Selamlarr. Medya ana erkek karakterimiz Tamay. Bölüm hakkındaki yorumlarınızı ve votelerinizi bekliyorum. İyi okumalar 🌺
×××Kan kırmızısı çiçeklerle dolu bahçede kara bata çıka yürürken fırtına iyice şiddetlendi. Yağmurla karışık kar taneleri hızla yeryüzüne inmeye başladı.

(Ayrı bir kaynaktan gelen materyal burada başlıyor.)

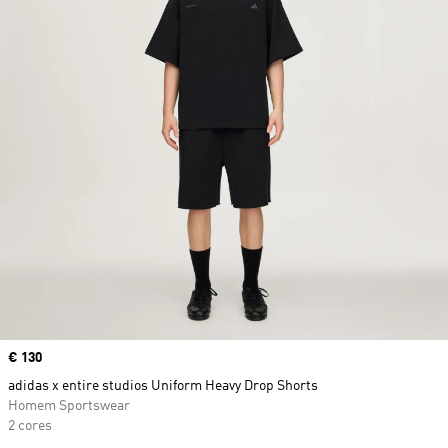
Price
€ 130
adidas x entire studios Uniform Heavy Drop Shorts
Homem Sportswear
2 cores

Yüzümü koruyabilmek adına ellerimi alnıma yasladım ve bir an önce eve varabilmek için adımlarımı hızlandırdım. Ben adım attıkça karşımdaki büyük ev benden uzaklaşıyor gibiydi. Bir türlü evle aramdaki mesafeyi kısaltamamıştım.
Kar bütün gücüyle bastırdığında görüş yetimi bütünüyle kaybettim ve ayağımın sert bir şeye çarpmasıyla yere kapaklandım. Fırtına kulaklarımda uğuldarken bütün bedenim yeni yağan yumuşak karın içine gömüldü.

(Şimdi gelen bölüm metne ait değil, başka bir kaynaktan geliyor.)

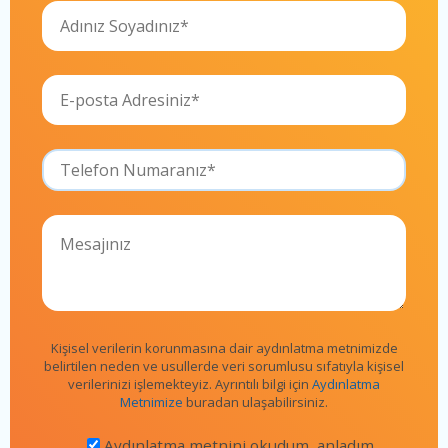
Kişisel verilerin korunmasına dair aydınlatma metnimizde
belirtilen neden ve usullerde veri sorumlusu sıfatıyla kişisel
verilerinizi işlemekteyiz. Ayrıntılı bilgi için
Aydınlatma
Metnimize
buradan ulaşabilirsiniz.
Aydınlatma metnini okudum, anladım.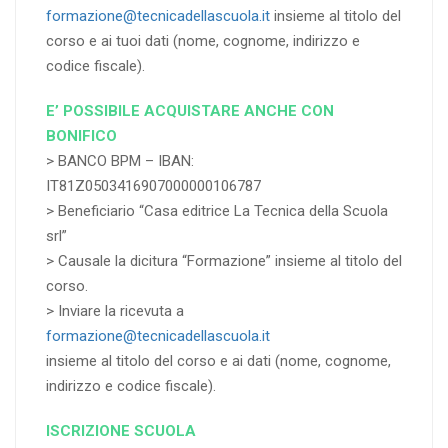
formazione@tecnicadellascuola.it
insieme al titolo del
corso e ai tuoi dati (nome, cognome, indirizzo e
codice fiscale).
E’ POSSIBILE ACQUISTARE ANCHE CON
BONIFICO
> BANCO BPM – IBAN:
IT81Z0503416907000000106787
> Beneficiario “Casa editrice La Tecnica della Scuola
srl”
> Causale la dicitura “Formazione” insieme al titolo del
corso.
> Inviare la ricevuta a
formazione@tecnicadellascuola.it
insieme al titolo del corso e ai dati (nome, cognome,
indirizzo e codice fiscale).
ISCRIZIONE SCUOLA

Tutunabilecek, kendimi çekip kurtarabileceğim bir şey aradım boşta kalan ellerimle fakat çabalarım sonuçsuz kaldı. Bacaklarımı hareket ettirebildiğim kadar kullanarak takıldığım sert cismi aradım fakat onu da bulamadım.
Boğuluyordum.
Kar gittikçe yoğunlaşıyor ve beni içine çekiyordu. Gözlerimi güçlükle araladığımda ezilmiş kan kırmızı yapraklarla aynı kaderi yaşadığımı fark ettim.

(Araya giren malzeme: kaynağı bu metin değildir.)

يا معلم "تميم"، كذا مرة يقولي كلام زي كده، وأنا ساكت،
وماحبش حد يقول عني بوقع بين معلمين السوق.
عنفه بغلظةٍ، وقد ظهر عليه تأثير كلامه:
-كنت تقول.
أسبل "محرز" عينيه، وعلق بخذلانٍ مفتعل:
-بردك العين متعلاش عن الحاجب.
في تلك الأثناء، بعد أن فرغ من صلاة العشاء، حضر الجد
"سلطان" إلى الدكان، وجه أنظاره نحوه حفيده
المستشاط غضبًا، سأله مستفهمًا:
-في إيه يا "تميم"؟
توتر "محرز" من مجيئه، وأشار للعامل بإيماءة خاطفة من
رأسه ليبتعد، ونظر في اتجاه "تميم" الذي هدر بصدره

Her yer koyu kırmızı, ezilmiş çiçeklerle doluydu. Gözlerimi tamamen açabilsem etrafımdaki katliamın büyüklüğünü daha net görebilirdim.
Sonunda son nefes kırıntısı da ciğerlerimi terk etti ve ben kırmızının en tehlikeli tonuyla kirlenmiş o beyaz karda bedenimi terk ettim.
~
Birisinin omzuma dokunmasıyla bahçedeki çiçeklerden gözlerimi ayırıp elin sahibine döndüm.
Öniz yanımda durmuş benim saatlerdir tek kelime etmeden izlediğim çiçeklere bakıyordu. Birkaç kez beni konuşturmaya çalışmıştı ama ağzımı açmamıştım bile.
"Bir saate kadar konseyin önüne çıkacaksın. Hazırlanmaya başlasan iyi olur."
Kafamı salladım ve omzumu bırakmasıyla odama yöneldim. Sabah, gördüğüm kabusun etkisiyle güneş doğmadan uyanmış olsam da odamdan öğleden sonra ancak çıkmıştım. Ve güneş batana kadar girişteki camlardan bahçedeki çiçekleri izlemiştim.
Rüyamın üzerimdeki etkisi tartışılamazdı.
Odaya girdiğimde Serenay'ın giymem için yatağın üzerine bıraktığı elbise hemen kendisini belli etti. Koyu yeşil, uzun kollu diz üstü kışlık bir elbiseydi. Kollarındaki altın rengi işlemeler dışında üzerinde desen yoktu.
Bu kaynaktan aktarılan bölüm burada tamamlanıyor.